Walker verengte die Augen ein wenig.
"Er wird hier her kommen!", zischte er. "Ich weiß es!"
"Dann müsste er lebensmüde sein!", kommentierte Marquez kühl.
"Für die Nacht werden verstärkt Wachen eingeteilt!", bestimmte Walker. "Wir werden den Hund zu empfangen wissen!"
29
Es war eine sternklare, kalte Nacht.
Reilly hatte sich unweit von Walkers Hacienda einen Platz zum Lagern gesucht.
Ein Feuer machen konnte er nicht, es hätte ihn unweigerlich verraten.
So saß er also zusammengekauert da, die mottenzerfressene Wolldecke um die Schultern geschlungen, die Winchester in der Faust, und wartete.

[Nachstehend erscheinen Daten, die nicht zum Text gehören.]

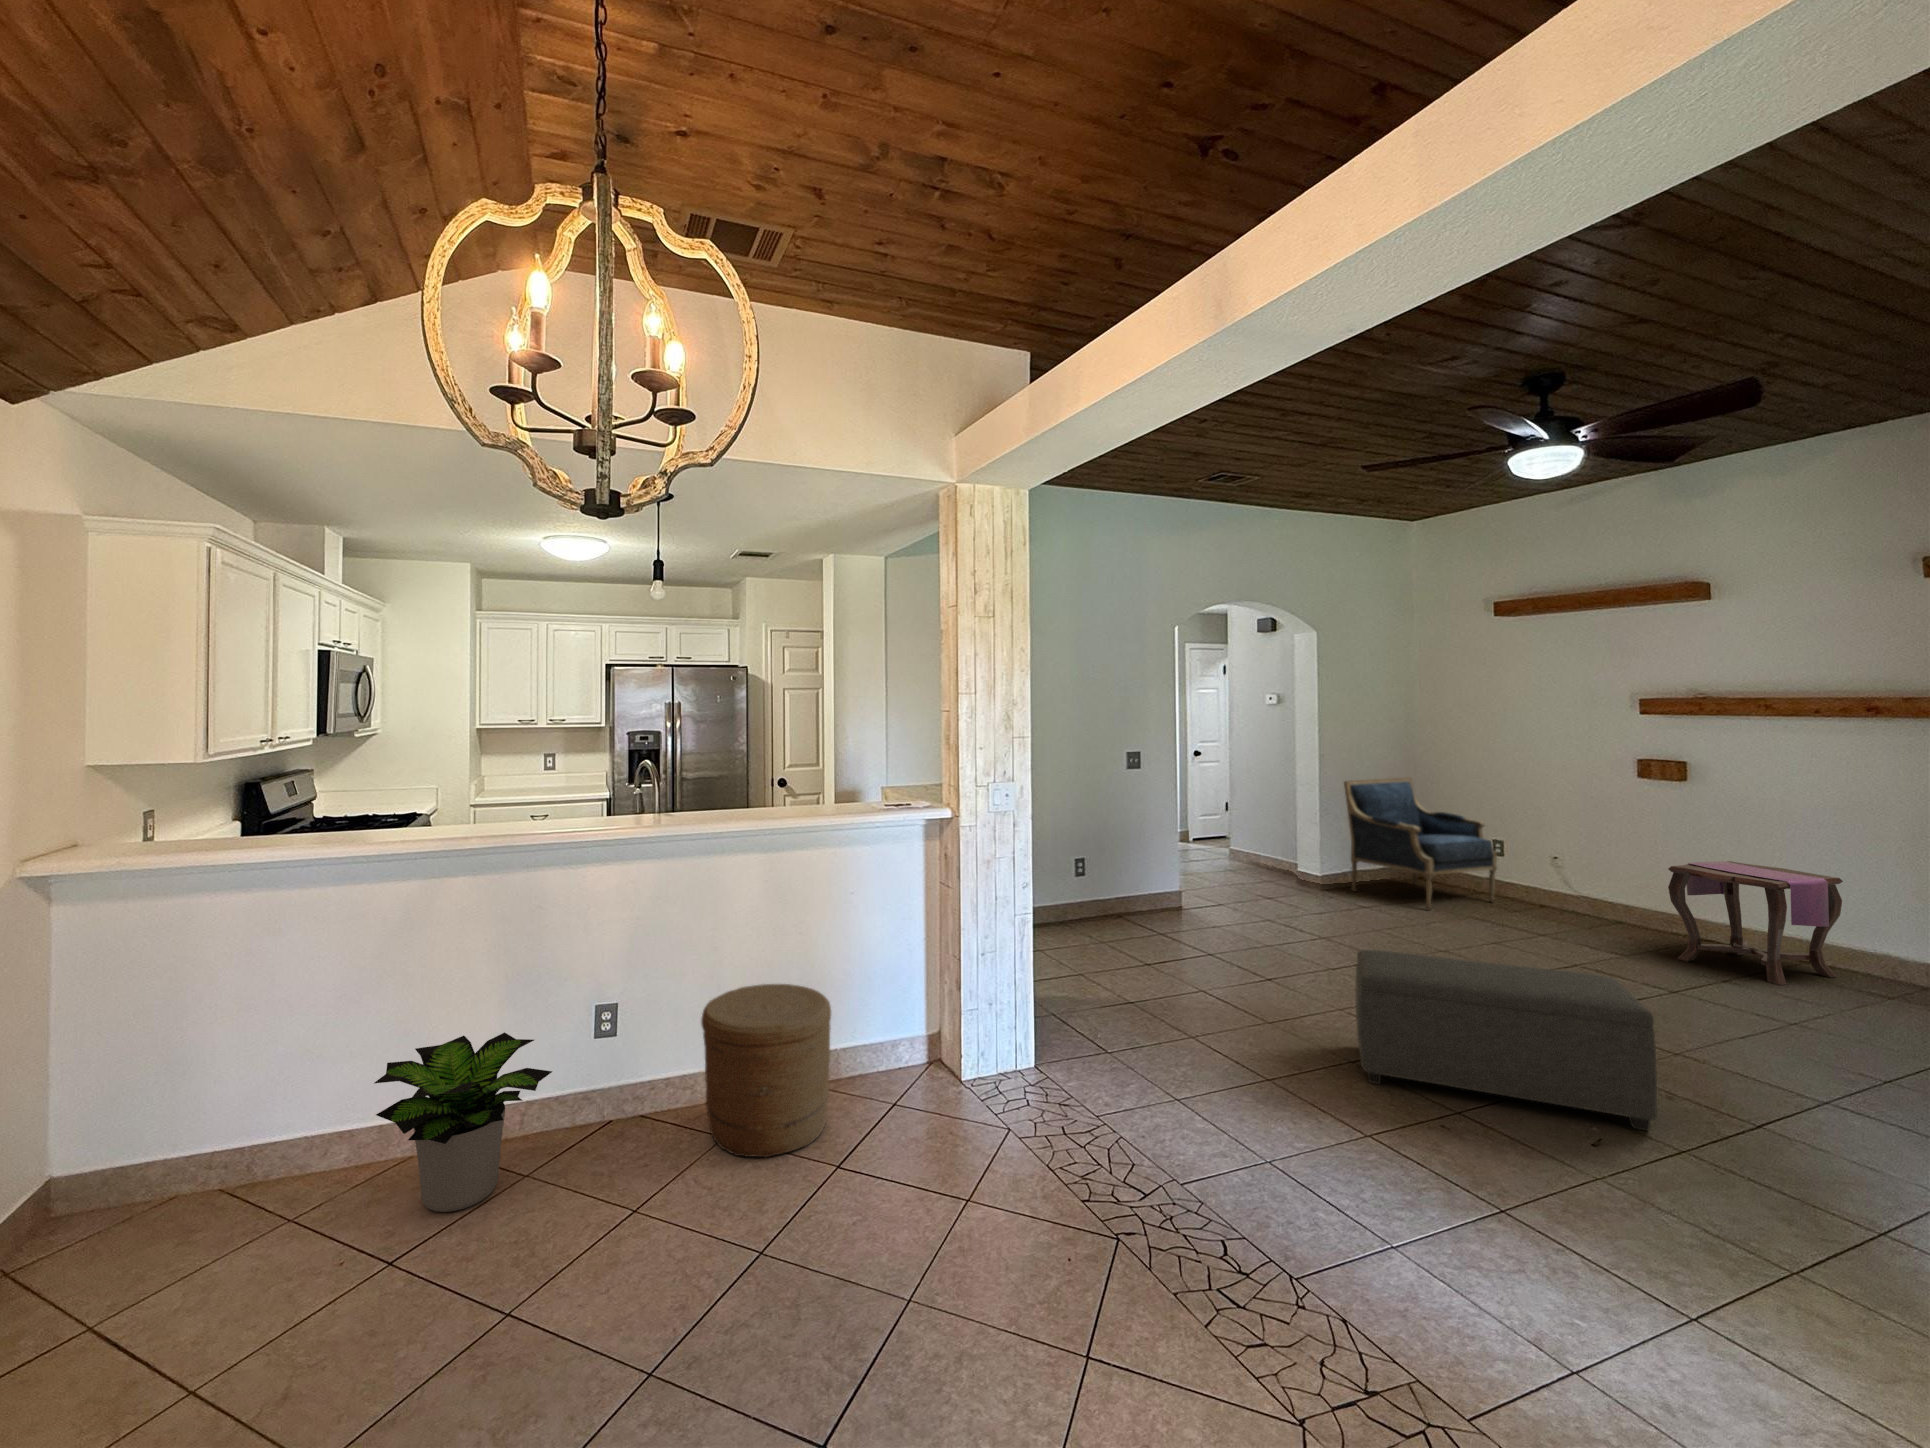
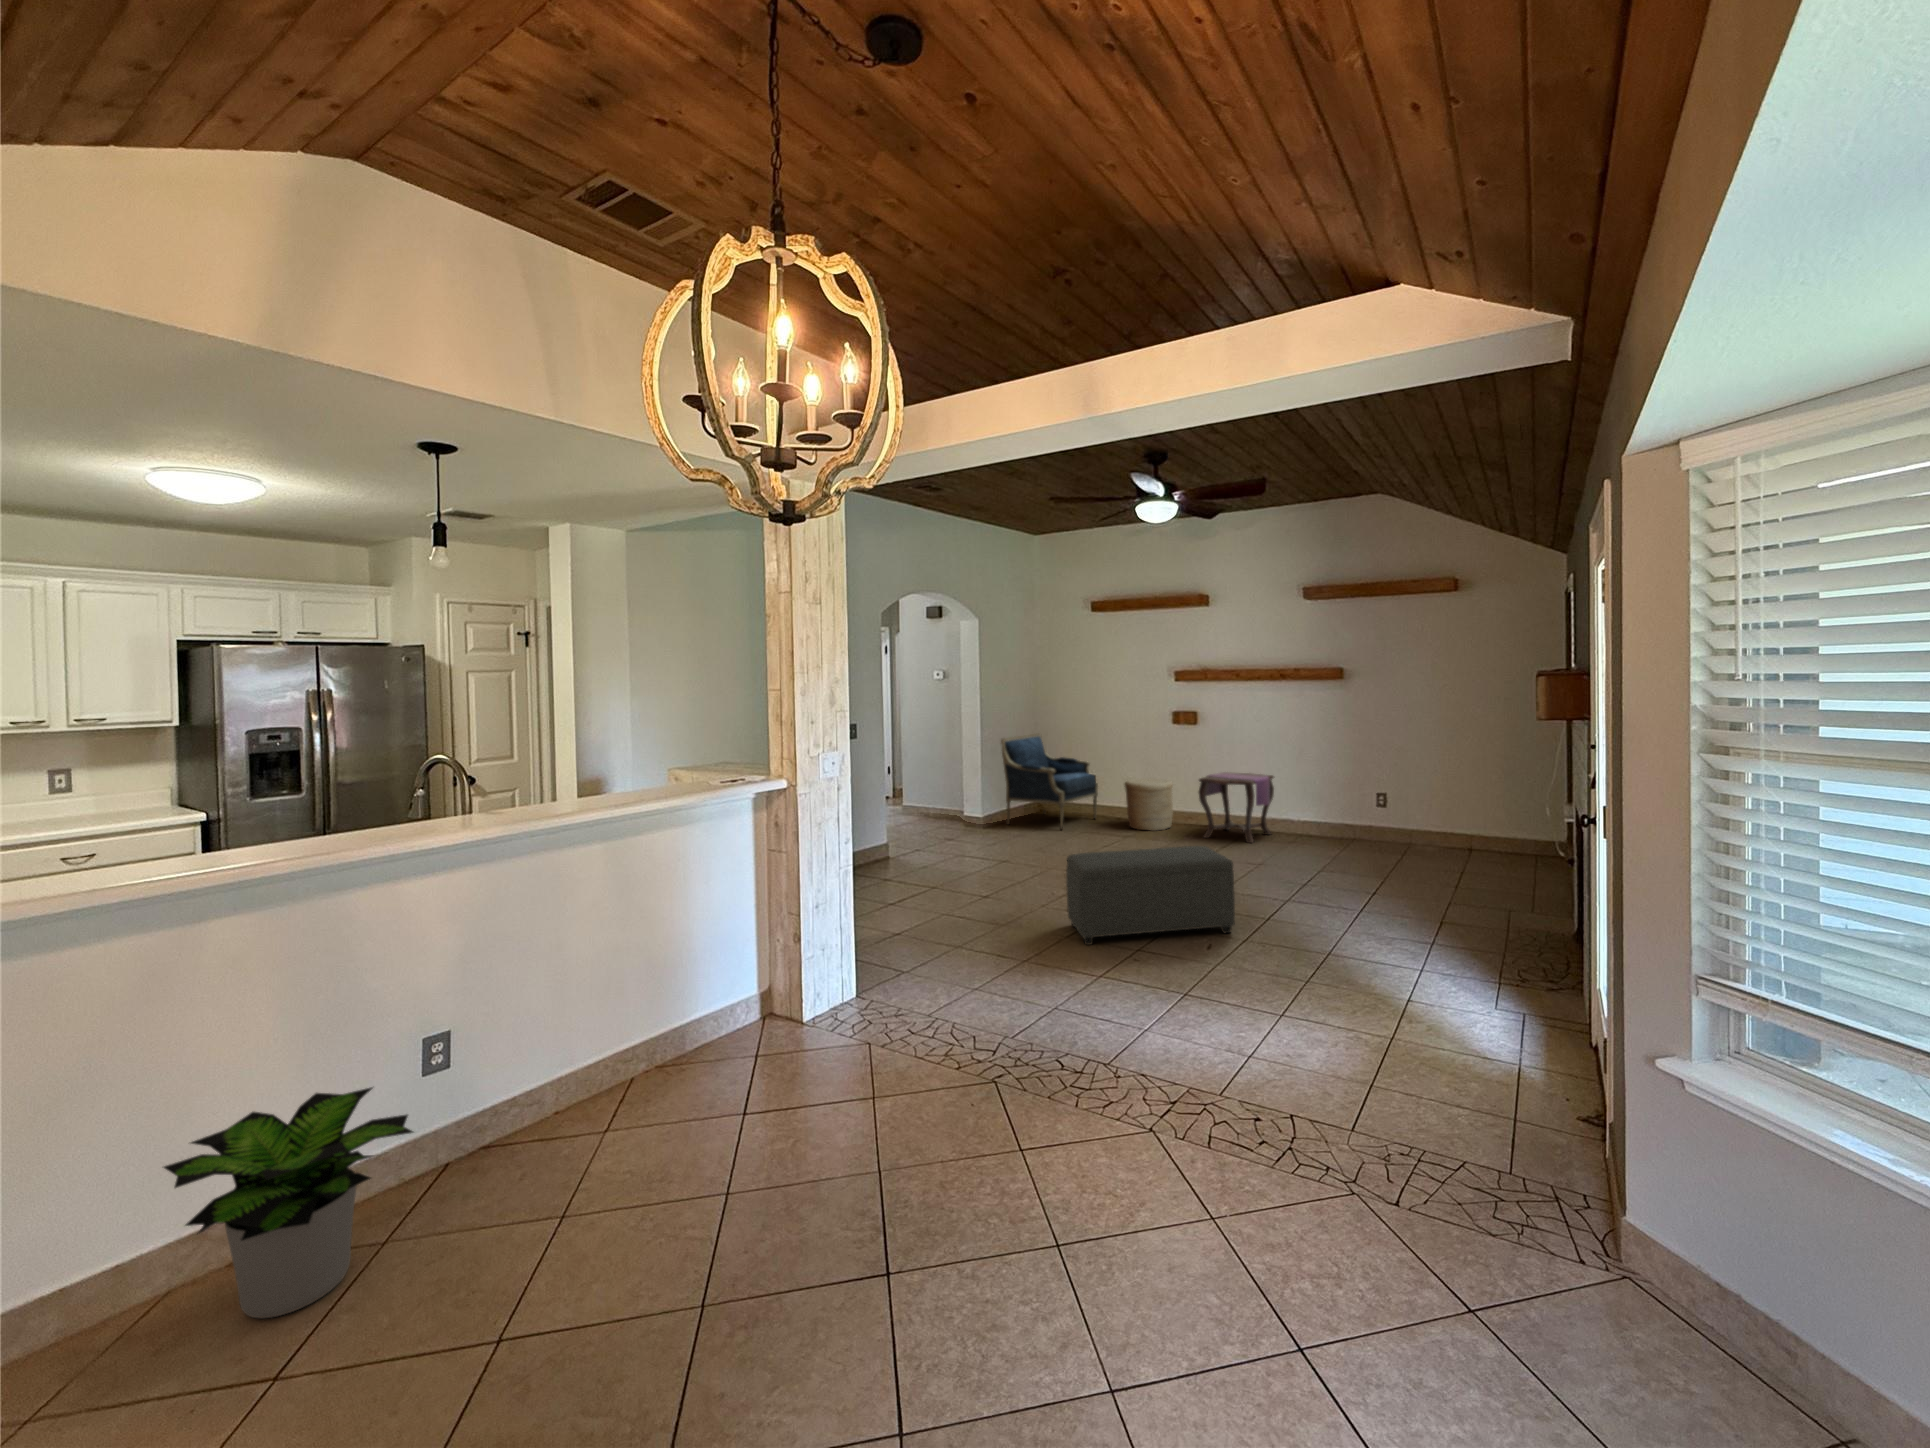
woven basket: present [701,984,831,1157] -> present [1125,778,1173,831]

Reilly befand sich auf einer steilen Klippe. Sein Pferd hatte er in einiger Entfernung stehenlassen. Er wollte verhindern, dass es ihn verriet.
Wenn man hinabblickte, dann waren da die Umrisse jener Gebäude, die Walkers Anwesen bilden mussten. Es war nicht schwer zu erraten, in welchem dieser Häuser El Tigre selbst residierte.
Es war augenscheinlich das Größte und Herrschaftlichste.
Selbst in dieser Dunkelheit war das noch zu erkennen.
Reilly wartete mehr als die halbe Nacht. Er musste die Zähne aufeinander beißen, damit sie nicht klapperten.
Die Versuchung war verdammt groß, die Sache endlich hinter sich zu bringen, aber Reilly wusste, dass er Geduld haben musste.
Und so wartete er weiter auf seine Gelegenheit.
Jetzt etwas zu unternehmen konnte nur bedeuten, in das offene Messer dieser Bande zu laufen.